# Cherry Blossom P&S



## Koru (Sep 25, 2006)

i've been eagerly awaiting the birthing of blossoms on our weeping cherry tree and was rewarded when i looked out this morning with this, the first blossom.










i shall be keeping my camera batteries fully charged and ready for more blossoming.

rosesm


----------



## grayfish (Jul 31, 2005)

Very Nice Karen


----------



## Gator_Nutz (Sep 27, 2006)

Another beauty Karen. You must have a wonderful yard. So Spring has sprung there now and Winter is over?


----------



## Koru (Sep 25, 2006)

yes, Spring is on its way. we just had a thunder and lightening storm so i think Winter's having a hard time parting.

rosesm


----------



## Koru (Sep 25, 2006)

it seems the month of changes in my garden, is October... we have all kinds of crazy weather at the moment, from hot sun to snow down the line. luckily my cherry trees seem finally to be peeping out from behind their winter coats...



















i just pray i can do their beauty, justice. 
rosesm


----------



## chicapesca (Jun 7, 2004)

Those are so pretty Karen! I love cherry blossoms too.


----------



## Koru (Sep 25, 2006)

glad you like them too Liz.

each day i get more and more antsy with waiting for the cherry trees to be a mass of flowers. they seem to be drip feeding me, one blossom at a time.










.


----------



## richg99 (Aug 21, 2004)

All that with a point and shoot..you ought to be ashamed...Rich ( ha ha ha ) 

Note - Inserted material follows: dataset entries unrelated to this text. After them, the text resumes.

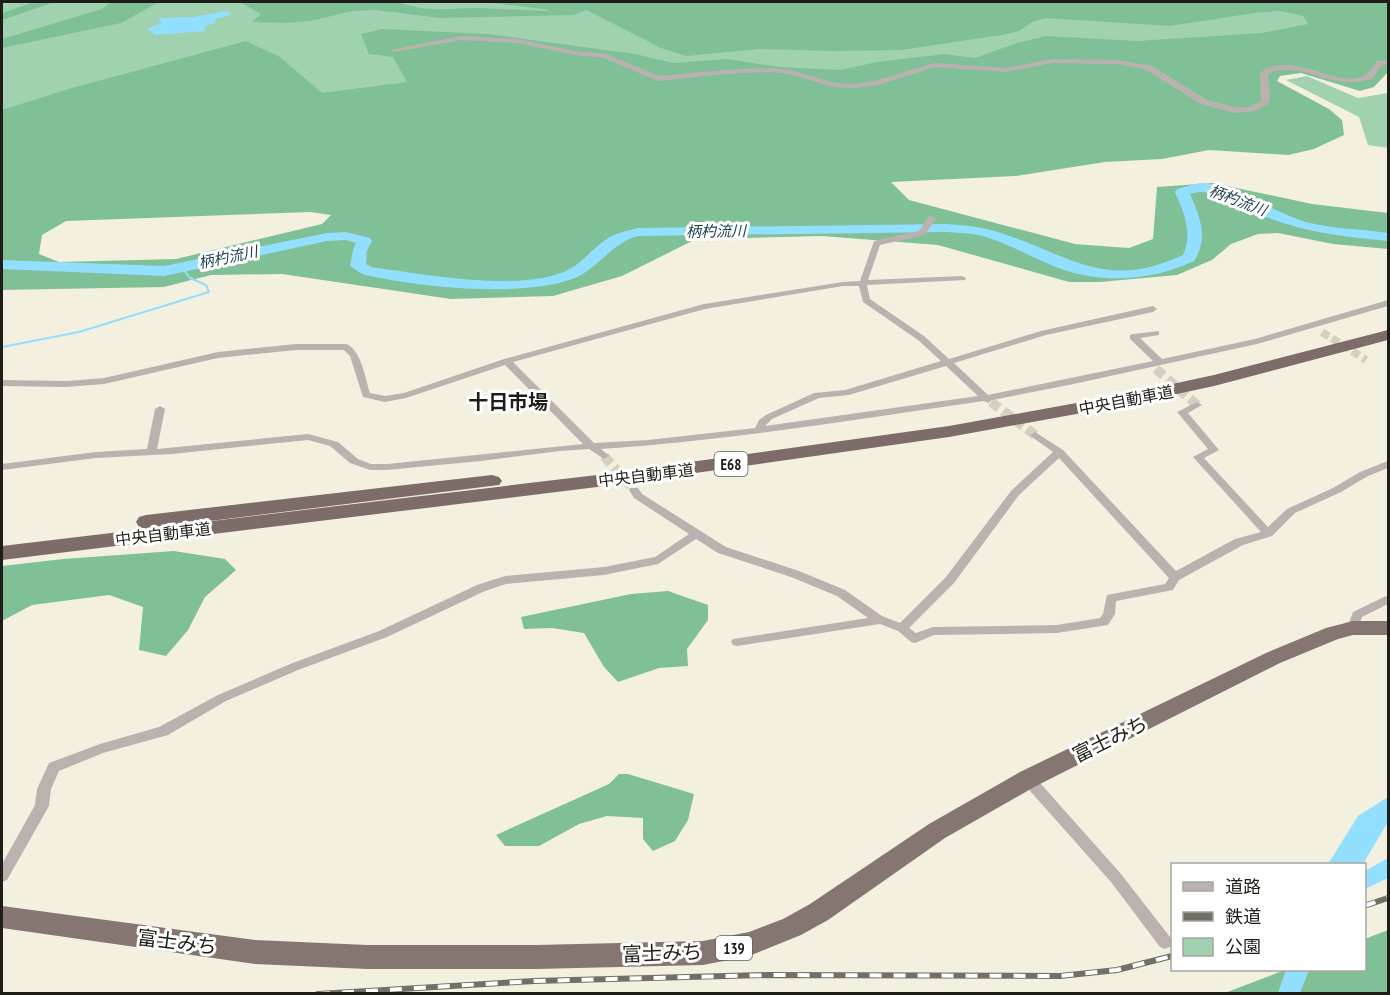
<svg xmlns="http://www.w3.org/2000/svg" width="1390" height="995" viewBox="0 0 1390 995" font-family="'PT Sans Narrow','Noto Sans JP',sans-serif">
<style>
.green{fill:#a0d2b0}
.forest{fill:#80c096;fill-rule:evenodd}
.water{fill:#92dfff}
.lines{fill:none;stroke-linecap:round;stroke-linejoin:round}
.stream{stroke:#92dfff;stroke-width:2}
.river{fill:#92dfff;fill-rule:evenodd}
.minor-tunnel-far1{stroke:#d4d0c1;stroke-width:8;stroke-dasharray:8 4;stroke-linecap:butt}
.minor-tunnel{stroke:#d4d0c1;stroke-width:10;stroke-dasharray:10 5;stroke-linecap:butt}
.minor{fill:#bbb2b0;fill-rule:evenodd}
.tertiary{fill:#bbb2b0;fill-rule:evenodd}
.trunk{fill:#867672;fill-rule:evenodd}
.motorway{fill:#7d6c68;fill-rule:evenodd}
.rail-casing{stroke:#726f65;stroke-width:6}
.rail{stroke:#fff;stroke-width:4;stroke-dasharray:12;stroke-linecap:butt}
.labels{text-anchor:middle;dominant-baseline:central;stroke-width:6;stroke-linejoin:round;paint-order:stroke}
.far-water-label{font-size:15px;font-style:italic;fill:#1a3d4b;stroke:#fff}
.shield{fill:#fff;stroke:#62615d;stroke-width:1.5}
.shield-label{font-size:15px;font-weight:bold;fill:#1f1d17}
.street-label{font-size:16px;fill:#1f1d17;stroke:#fff}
.quarter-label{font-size:20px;font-weight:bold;fill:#1f1d17;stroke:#fff}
.near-street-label{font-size:20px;fill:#1f1d17;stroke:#fff}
</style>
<rect width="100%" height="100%" fill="#f4f0df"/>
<path class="green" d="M2,2h1270l116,44 -927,78 -459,10z
M1307,76l51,22 30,-5v55l-20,-3 -9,-28 -73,-37z"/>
<path class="forest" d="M34,2h21l-53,18v-7z
M111,2h48l-38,21 -119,25v-9l100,-30z
M240,2h159c26,11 52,6 80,6 22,1 44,2 66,3l5,-1 -64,-8h902v70l-14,15 -14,4 -59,-18 -21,3 -3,5 52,28 13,11 2,15 -30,14 -26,6 -79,-5 -47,9 -57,3 -89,14 -125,6 18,18 166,44 54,4 24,-9 4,-52 56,-4 99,21 76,9v36l-55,-5 -55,-11 -20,1 -27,10 -19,16 -35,15 -77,7h-31l-131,-37 -116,-9 -126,3 -74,37 -69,20 -102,3 -169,-25 -71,1 -47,12 -162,3v-180l70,-22 174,-47 34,16 42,36 85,-11 -14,-25 -24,-3 -8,-20 21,-5 106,5 147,20 39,9 54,-4 51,8 61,3 37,-8 67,-8 31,4 42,-15 29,-7 91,5 125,-8 46,-9 -5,-8 -22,-5 -27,2 -84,13 -125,-8 -13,4 -13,9 -17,4 -101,15 -67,1 -75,-2 -73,7 -25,-8 -75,-38 -12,5 -134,3 -65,-8 -22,1 -43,10 -25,2 -33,-1 9,-8zM310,212l21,3 -9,9 -146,35 -117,3 -20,-8 3,-19 24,-14z
M174,551l51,8 11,11 -31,27 -17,33 -22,26 -27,-6 4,-43 -34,-12 -77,10 -30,16v-55l61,-7z
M668,591l40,14v15l-21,29 1,17 -29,2 -41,14 -14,-15 -20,-34 -32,-5 -28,1 -3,-12 110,-23z
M619,774h9l66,20 -6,26 -13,21 -22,10 -10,-12v-21l-36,-2 -28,8 -40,22h-34l-9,-11 113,-51z
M1388,930v63l-166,1 63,-24h79l1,-31z"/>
<path class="water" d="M227,11l5,3 -16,5 -1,4 -10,3v5l-50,4 -8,-6 15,-6 -4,-5 35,-1z
M1388,797v25l-25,42h-35l30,-48z
M1388,858v20l-23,11v-18z
M1286,970h23l-9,23h-22z"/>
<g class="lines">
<path class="stream" d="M2,347l77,-15 130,-40 -3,-7 -16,-7 -8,-10"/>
<path class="river" d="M1199,183c33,0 73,29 107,39 26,7 56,7 82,11v8c-47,-4 -95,-10 -138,-31 -20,-10 -38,-23 -60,-16 10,23 19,44 4,67 -41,19 -87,23 -130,9 -29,-10 -56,-28 -86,-35 -10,-2 -21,-2 -32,-3l-308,4c-26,7 -38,30 -61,41 -50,22 -162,10 -215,-3l-12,-8 3,-16 3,-7 -10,-3 -19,1 -163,35 -162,-7v-9l162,6 163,-33 19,-1 24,6 2,3 -5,9 -1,14 5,3c52,7 149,26 197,3 14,-7 23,-20 36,-29 10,-8 22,-10 34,-13l308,-4c19,1 37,3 55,9 70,23 105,58 182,22 10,-22 1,-42 -8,-63l2,-3z"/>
<path class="minor-tunnel-far1" d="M1322,332l44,28
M1156,369l2,2"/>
<path class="minor-tunnel" d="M1156,369l41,36
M991,402l44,33
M604,456l30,34"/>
<path class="minor" d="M929,216l7,2 -11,17 -45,10 -12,35 94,-4 4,2 -1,2 -98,5 3,14 54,37 25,23 92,-28 112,-25 4,3 -4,3 -107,23 -92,28 34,32 165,-34 -23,-22v-4l3,-1 26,-3v4l-19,3 22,21 93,-20 133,-39v6l-131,38 -188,41 -77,15 -4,3 -4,-2c-127,18 -255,40 -383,48l8,7 -5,3 -15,-10 -29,2 -79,10 -94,9h-17l-20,-7 -20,-17 -22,-6 -136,14 -76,4 -94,12v-6l94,-12 51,-3 8,-40 5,-3 5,3 -8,40 151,-15 30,8 20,17 13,5h16l196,-20 -78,-79 -99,33 -21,4 -22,-5 -13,-41 -6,-6h-48l-78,8 -114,26 -37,3 -65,-1v-6l65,1 37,-3 114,-26 78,-8h51c15,8 18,34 23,49l15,3 19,-3 100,-34 200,-55 139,-22 17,-1 14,-40 45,-10zM843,286h16l4,16 55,38 23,21 -96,29 -31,3 -48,22 -7,5 -4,8 -107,12 -54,3 -81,-81 192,-53zM946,366l32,30 -213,30 7,-7 47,-21 30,-3z
M1197,402l5,3 -14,8 31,37 -15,8 64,69 19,-18 46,-21 27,-16 28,-11v7l-20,8 -27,16 -46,21 -23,23 -29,9 -64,35 -6,10 -57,11 -1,13 -7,11 -51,8 -123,2 -19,8 -4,-1 -13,-11 -18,-7 -143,22 -4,-1 -2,-3 2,-3 135,-21 -31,-22 -46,-19 -73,-24 -22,-14 -38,25 -54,11 -98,9 -21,7 -98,46 -89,33 -72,31 -58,34 -65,18 -44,18 -8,18 -2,17 -42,74 -5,2v-18l33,-59 2,-16 12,-26 51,-19 59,-17 59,-32 72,-31 89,-33 98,-46 28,-9 99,-9 51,-10 34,-23 -55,-36 -5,-8 1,-2h8l4,6 84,53 73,24 46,19 37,26 18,7 46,-46 65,-86 42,-39 -21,-15 -2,-2 5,-3 28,18 113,121 59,-32 26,-7 -68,-75 15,-8 -31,-37zM1059,458l110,120 -4,6 -58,11 -4,19 -3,4 -43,7 -124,2 -17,6 -7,-5 45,-45 65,-88z
M1386,596l2,1v7l-26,13 -5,14h-8l-2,-3 6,-16z
M1028,774l5,1 88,99 49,63 2,5 -2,5 -5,2 -5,-2 -49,-65 -88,-99 -2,-4 2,-4z"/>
<path class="tertiary" d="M461,36l56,3 58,12 31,3 53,22 65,-6 47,-2 19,2 45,13 21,1 18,-3 61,-18 71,5 47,-9 65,1 34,6 55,34 28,7h15l11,-6 -1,-28c32,-25 78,18 105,2 5,-2 8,-10 12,-14l11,-1v4l-7,2 -9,13c-10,2 -19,4 -29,3 -24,-3 -51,-20 -75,-8l2,22 -2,8 -13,7 -20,2 -34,-9 -54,-34 -29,-6 -65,-1 -47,9 -71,-5 -57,18 -22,3 -22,-1 -45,-13 -18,-2 -47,2 -66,7 -54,-23 -29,-3 -58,-12 -56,-3 -67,12 -4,-2z"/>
<path class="trunk" d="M1353,621h35v14h-35l-15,4 -58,24 -244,123 -91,52 -117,82 -27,15 -52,21 -46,9 -167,4h-169l-112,-5 -253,-36v-22l253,34 112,5h169l167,-4 46,-9 34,-13 27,-15 119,-80 91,-52 246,-119 60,-25z"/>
<path class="motorway" d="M1388,330v10l-174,46 -88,19 -177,32 -352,50 -595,73v-14l595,-71 352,-49 177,-32 88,-19z
M492,475l7,2 3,4 -3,4 -353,44 -7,-2 -3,-5 3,-5 7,-2z"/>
<g class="rail-casing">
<path id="rail" d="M1364,906l24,-8
M318,994l216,-13 234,-6 292,1 57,-6 55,-14"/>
</g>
<use href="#rail" class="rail"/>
</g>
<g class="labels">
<g class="far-water-label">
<text transform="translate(1238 200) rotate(21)">柄杓流川</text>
<text transform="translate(716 231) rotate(-1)">柄杓流川</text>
<text transform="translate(228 257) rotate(-12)">柄杓流川</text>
</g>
<g class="shield">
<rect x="714.5" y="452" width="33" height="24" rx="4.5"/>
<rect x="716" y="936" width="36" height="24" rx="4.5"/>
</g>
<g class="shield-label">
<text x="731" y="464">E68</text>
<text x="734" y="948">139</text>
</g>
<g class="street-label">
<text transform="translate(1126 400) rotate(-11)">中央自動車道</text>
<text transform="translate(646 475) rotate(-7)">中央自動車道</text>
<text transform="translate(163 534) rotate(-7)">中央自動車道</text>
</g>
<g class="quarter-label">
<text x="508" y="402">十日市場</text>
</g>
<g class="near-street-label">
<text transform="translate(1110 739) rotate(-26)">富士みち</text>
<text transform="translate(177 942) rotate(7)">富士みち</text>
<text transform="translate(662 953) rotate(-2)">富士みち</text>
</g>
</g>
<rect width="1390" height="995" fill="none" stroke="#1f1d17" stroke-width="6"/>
<rect x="1171" y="863" width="195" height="108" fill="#ffffff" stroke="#a5a5a2" stroke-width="1.5"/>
<rect x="1183" y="882" width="30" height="9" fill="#bbb2b0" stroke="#a5a5a2" stroke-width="1.5"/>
<text x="1225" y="893" font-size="18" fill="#1f1d17">道路</text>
<rect x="1183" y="912" width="30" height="9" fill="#726f65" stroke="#a5a5a2" stroke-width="1.5"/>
<text x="1225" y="923" font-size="18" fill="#1f1d17">鉄道</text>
<rect x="1183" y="938" width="30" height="18" fill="#a0d2b0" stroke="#a5a5a2" stroke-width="1.5"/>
<text x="1225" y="953" font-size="18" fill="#1f1d17">公園</text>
</svg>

p.s nice work as always...


----------



## MsAddicted (Jan 25, 2005)

Color please!! I love the B & W but I am imagining the color bursting and am itching to see it! So odd to thing of spring in october


----------



## Koru (Sep 25, 2006)

some more taken this morning. they're so beautiful so see. i just have to share them.
































































rosesm


----------



## Gator_Nutz (Sep 27, 2006)

Another beautiful set Karen. The dew drops really add to the images. Feels sort of frosty still even though your Spring is arriving. I hope we get a little cool weather here someday. I went out this morning and my lens fogged over about like these blooms because of the heat and humidity. (my camera was in the chilly cold air conditioned car) It took me a half hour to finally get some clear glass.


----------



## richg99 (Aug 21, 2004)

Very nice.. K... Let's see..it is coming onto Spring there now, right? Great pix and I hope you are, at least, printing some of them for your friends and relatives. regards, Rich


----------



## Koru (Sep 25, 2006)

it was very misty when i took that last lot. i was pleased with how they turned out.

Rich, you've given me a wonderful idea. i am changing jobs in three weeks and have been trying to think up something that i can give each of the staff members in this job as a kind of leaving gift. i think i'll go and get some of these printed. thank you for the idea.

rosesm


----------



## Koru (Sep 25, 2006)

rosesm


----------



## Koru (Sep 25, 2006)

rosesm


----------



## Guest (Oct 14, 2007)

Maybe that photograph on a coaster project?

:rose:



Koru said:


> it was very misty when i took that last lot. i was pleased with how they turned out.
> 
> Rich, you've given me a wonderful idea. i am changing jobs in three weeks and have been trying to think up something that i can give each of the staff members in this job as a kind of leaving gift. i think i'll go and get some of these printed. thank you for the idea.
> 
> rosesm


----------



## Koru (Sep 25, 2006)

very good idea -JAW- thank you. 

here's another.










rosesm


----------



## richg99 (Aug 21, 2004)

Yep coaster.... it should be...Rich


----------



## Koru (Sep 25, 2006)

beautiful day today.





































rosesm


----------



## Koru (Sep 25, 2006)

three more




























rosesm


----------



## richg99 (Aug 21, 2004)

All good ... you sure you are still using that p&s?? ha ha Rich


----------



## grayfish (Jul 31, 2005)

Love the color pic Karen. Not so much the B&W. Could be my monitor but they look flat. Were they taken as B&W or were they altered color shots?


----------



## stargazer (May 24, 2004)

Karen, the second series is just beautiful.....Glad yall are on the way the spring, Thats my favorite time of the year, Everything is fresh and new.


----------



## Donnie Hayden (Mar 7, 2005)

Karen, Very nice shots as usual.


----------



## sandybottom (Jun 1, 2005)

This one is my favorite but I like them all. Awesome!


----------



## Koru (Sep 25, 2006)

grayfish said:


> Love the color pic Karen. Not so much the B&W. Could be my monitor but they look flat. Were they taken as B&W or were they altered color shots?


do you mean the black and whites in this 2007 series Jack, or the later 2008 series?

all these 2007 were taken with the point and shoot. all the 2008 are taken with the Nikon D80. colour is as colour, and black and white is as black and white on the camera. many of the 2008 black and whites i've altered the camera settings to give high tone difference. i can understand why they would seem 'flat'. i'll play some more with those settings.

rosesm


----------



## Fisher Lou (May 16, 2005)

Wow!!! Great photo's Karen. I Can't decide which one I like best. The b&w's are awesome. The color ones are excitingly beautiful too. Fantastic.


----------